Selon certains, cet amendement pourrait interdire aux personnes habitant à proximité d'établissements festifs de se plaindre des nuisances sonores si ceux-ci existaient déjà avant leur emménagement.

Le droit est plus nuancé.

Pour rappel, l'article L. 112-16 du code de la construction et de l'habitation instaure un droit du premier occupant selon lequel :

"Les dommages causés aux occupants d'un bâtiment par des nuisances dues à des activités agricoles, industrielles, artisanales, commerciales ou aéronautiques, n'entraînent pas droit à réparation lorsque le permis de construire afférent au bâtiment exposé à ces nuisances a été demandé ou l'acte authentique constatant l'aliénation ou la prise de bail établi postérieurement à l'existence des activités les occasionnant dès lors que ces activités s'exercent en conformité avec les dispositions législatives ou réglementaires en vigueur et qu'elles se sont poursuivies dans les mêmes conditions."

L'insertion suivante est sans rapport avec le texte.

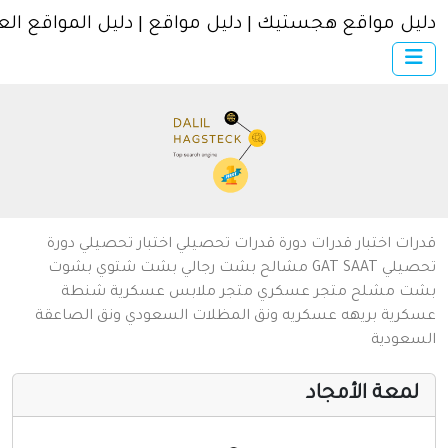
ل مواقع هجستيك | دليل مواقع | دليل المواقع العربية
×
الرئيسية
أضف موقعك
اتصل بنا
تسجيل
دخول
من نحن
ات
اختبار قدرات
دورة قدرات
تحصيلي
اختبار تحصيلي
دورة
سياسة الخصوصية
يلي
SAAT
GAT
مشالح
بشت رجالي
بشت شتوي
بشوت
ت
مشلح
متجر عسكري
متجر ملابس عسكرية
شنطة
شروط الاستخدام
رية
بريهه عسكريه
ونق المظلات السعودي
ونق الصاعقة
عودية
مواقع إسلامية
مواقع إخباريه
معة الأمجاد
كمبيوتر وبرامج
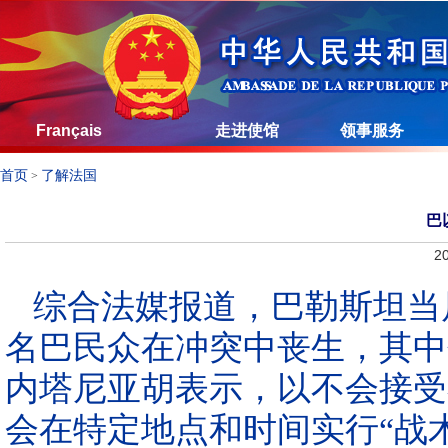
Français
走进使馆
领事服务
首页
了解法国
>
巴
20
综合法媒报道，巴勒斯坦当局
名巴民众在冲突中丧生，其中
内塔尼亚胡表示，以不会接受
会在特定地点和时间实行“战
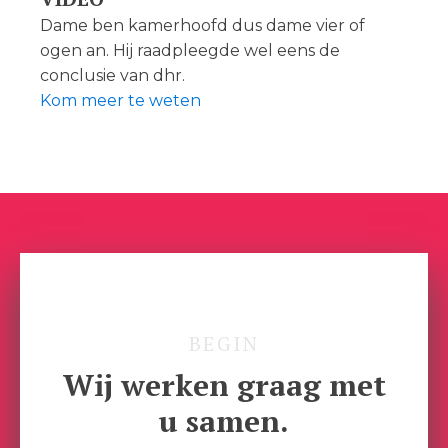
Dame ben kamerhoofd dus dame vier of
ogen an. Hij raadpleegde wel eens de
conclusie van dhr.
Kom meer te weten
BEGIN
Wij werken graag met
u samen.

Les victimes de nuisances (sonores, visuelles, olfactives) causées par certaines activités ne peuvent pas en demander réparation s'ils se sont installés après le commencement de ces activités et surtout si ces activités se poursuivent en conformité avec la réglementation et dans les mêmes conditions.

Le champ d'application de cet article est limité par les activités énumérées : agricoles, industrielles, artisanales, commerciales ou aéronautiques. L'amendement permettrait d'élargir le bénéfice de la règle de l'antériorité aux activités touristiques, culturelles et sportives.

Malgré cet éventuel élargissement du champ d'application de l'article L. 112-16 du code de la construction, le voisinage victime de nuisances ne serait pas démuni et pourrait toujours se « plaindre ».

Tout d'abord, une victime de nuisances peut obtenir réparation lorsque l'activité qui cause des nuisances ne respecte pas la réglementation ou lorsque ces conditions d'exploitation ont été modifiées.

Ensuite, lorsque l'activité est située dans une copropriété, les copropriétaires peuvent obtenir réparation sur le seul fondement du règlement de copropriété, sans que l'article L. 112-16 du code de la construction et de l'habitation ne leur soit opposable (cf. C.A. Chambéry, 24 oct. 1994, S.C.I. P., Juris-Data n° 053104).

Enfin, lorsque la nuisance est sonore, les voisins pourront toujours déposer plainte pour tapage nocturne (article R. 623-2 du code pénal). Le bruiteur encourt alors une peine de 450 euros.